Washington University in St. Louis and a group of workers who say they got a bad deal from the school’s retirement plan will argue their case today before the Eighth Circuit.
The arguments come as the litigation series against elite college retirement plans enters its third year, with six settlements, one appeals court decision, and one trial under its belt.
The 20 lawsuits—which target Yale University, New York University, Massachusetts Institute of Technology, and others—claim the schools’ retirement plans charge excessive fees and offer too many bad investments. The retirement benefits of at least 470,000 people, along with more than $64 billion dollars in plan assets, are at stake.
With today’s arguments, the U.S. Court of Appeals for the Eighth Circuit will become the third federal appeals court to hear arguments on the merits of these cases. With several of the pending lawsuits heading toward resolution and the possibility of a trip to the U.S. Supreme Court on the horizon, here’s a look at where the three-year litigation push stands.
One Appellate Ruling, Five on Ice
The Third Circuit in May became the first federal appeals court to wade into these cases, handing a loss to the University of Pennsylvania. The court partially revived the case against Penn—which a federal judge dismissed entirely in 2017—after finding the Penn workers plausibly alleged that the school didn’t prudently manage administrative fees or address the plan’s costly and duplicative investment options.
Penn has announced plans to appeal this decision to the U.S. Supreme Court.
The next ruling may come from the Seventh Circuit, which heard arguments in a case against Northwestern University in May. Northwestern won at the district court level, and the AARP, the Pension Rights Center, the American Benefits Council, and the U.S. Chamber of Commerce have jumped into the appeal by filing supporting briefs.
The D.C. Circuit has been asked to hear two university retirement plan cases against Georgetown University and George Washington University. Both schools won at the district court level. The Georgetown appeal centers on whether the workers missed a court-imposed deadline, and the George Washington case asks whether the case is blocked by a release agreement.

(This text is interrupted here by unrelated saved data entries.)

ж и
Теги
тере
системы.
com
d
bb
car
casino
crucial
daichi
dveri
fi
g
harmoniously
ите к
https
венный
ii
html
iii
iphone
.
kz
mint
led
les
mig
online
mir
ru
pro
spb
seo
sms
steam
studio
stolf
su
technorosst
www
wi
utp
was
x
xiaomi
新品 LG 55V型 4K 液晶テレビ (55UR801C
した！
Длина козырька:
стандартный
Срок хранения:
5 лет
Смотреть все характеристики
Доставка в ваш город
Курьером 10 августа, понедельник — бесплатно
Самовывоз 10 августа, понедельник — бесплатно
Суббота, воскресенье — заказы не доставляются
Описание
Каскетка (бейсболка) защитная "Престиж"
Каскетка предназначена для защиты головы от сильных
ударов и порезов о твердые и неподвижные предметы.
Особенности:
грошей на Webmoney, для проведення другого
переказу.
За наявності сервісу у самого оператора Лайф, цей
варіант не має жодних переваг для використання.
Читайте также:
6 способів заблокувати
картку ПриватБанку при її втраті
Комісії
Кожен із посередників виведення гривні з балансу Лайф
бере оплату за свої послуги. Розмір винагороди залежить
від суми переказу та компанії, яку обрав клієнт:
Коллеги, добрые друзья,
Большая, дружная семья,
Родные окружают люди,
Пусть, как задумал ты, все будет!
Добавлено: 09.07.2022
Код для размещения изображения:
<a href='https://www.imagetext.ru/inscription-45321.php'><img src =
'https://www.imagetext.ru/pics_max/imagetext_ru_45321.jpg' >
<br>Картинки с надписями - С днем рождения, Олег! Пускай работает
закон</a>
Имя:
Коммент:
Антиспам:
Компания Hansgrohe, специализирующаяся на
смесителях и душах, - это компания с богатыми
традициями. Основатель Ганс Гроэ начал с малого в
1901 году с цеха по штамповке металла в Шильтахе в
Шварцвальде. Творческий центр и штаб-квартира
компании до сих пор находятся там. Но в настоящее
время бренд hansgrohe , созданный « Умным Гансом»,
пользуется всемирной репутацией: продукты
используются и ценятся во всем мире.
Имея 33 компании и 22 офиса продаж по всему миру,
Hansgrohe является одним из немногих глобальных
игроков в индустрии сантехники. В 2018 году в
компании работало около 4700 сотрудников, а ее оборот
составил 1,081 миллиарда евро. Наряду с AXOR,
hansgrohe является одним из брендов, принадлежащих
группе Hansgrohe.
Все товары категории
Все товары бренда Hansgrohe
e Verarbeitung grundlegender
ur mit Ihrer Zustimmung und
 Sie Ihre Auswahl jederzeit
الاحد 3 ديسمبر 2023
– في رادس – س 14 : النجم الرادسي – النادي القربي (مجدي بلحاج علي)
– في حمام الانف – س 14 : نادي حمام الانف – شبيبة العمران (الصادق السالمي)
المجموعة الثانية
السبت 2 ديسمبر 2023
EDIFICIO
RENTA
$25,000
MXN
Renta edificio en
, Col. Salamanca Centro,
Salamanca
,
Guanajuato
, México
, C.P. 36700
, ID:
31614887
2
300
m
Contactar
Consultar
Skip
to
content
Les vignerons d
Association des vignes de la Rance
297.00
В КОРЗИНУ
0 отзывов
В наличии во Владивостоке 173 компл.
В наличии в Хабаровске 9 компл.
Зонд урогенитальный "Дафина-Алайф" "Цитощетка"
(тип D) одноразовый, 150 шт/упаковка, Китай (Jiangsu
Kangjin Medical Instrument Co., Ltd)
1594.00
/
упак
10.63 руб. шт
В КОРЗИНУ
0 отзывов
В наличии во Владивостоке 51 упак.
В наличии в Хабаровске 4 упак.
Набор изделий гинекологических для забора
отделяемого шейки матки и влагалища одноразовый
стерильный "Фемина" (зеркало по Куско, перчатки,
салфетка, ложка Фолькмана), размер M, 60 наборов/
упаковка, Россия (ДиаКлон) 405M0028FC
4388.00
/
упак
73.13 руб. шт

In the Washington University case, the Eighth Circuit has been asked to address the merits of the workers’ lawsuit.
$50 Million in Settlements...So Far
Six schools have signed settlement agreements that together total more than $49 million.
The University of Chicago was the first school to strike a deal, signing a $6.5 million settlement in 2018, several months after a federal judge declined to dismiss the case.
Most recently, MIT announced its settlement Sept. 12, four days before the case was scheduled to go trial. Details of the settlement, including the dollar value, aren’t yet public.
One Trial, Lots of Controversy
The Second Circuit is also hearing a university retirement plan appeal involving New York University.
NYU workers want the appeals court to undo a decision by a former judge in the Southern District of New York. Judge Katherine B. Forrest ruled for NYU on all claims after an eight-day trial in 2018. Forrest identified some deficiencies in how NYU managed its retirement plans, but said the workers failed to show that the school acted imprudently under the Employee Retirement Income Security Act or that the plans suffered losses as a result.
The NYU workers asked for a new trial after Judge Forrest left the bench to rejoin Cravath Swaine & Moore LLP shortly after deciding their case. Forrest’s decision may have been tainted by her talks with Cravath, because another firm partner is a member of NYU’s board of trustees, the employees argued.
A different judge from the Southern District of New York rejected this argument and declined to schedule a new trial. The NYU workers have appealed this decision to the Second Circuit, as well.
Six schools are still duking it out with employees in district court after early rulings in those cases favored the employees.
Judges have certified class actions against Emory, Columbia, Cornell, and Yale, and the parties have engaged in discovery. Both Columbia and Cornell have filed motions asking that their cases be resolved without trial.
The cases involving Princeton University and the University of Southern California are ongoing after the schools failed to win early dismissal. USC spent more than two years trying to have the case against it sent to arbitration, ultimately losing the issue in the Ninth Circuit and failing to obtain relief in the U.S. Supreme Court.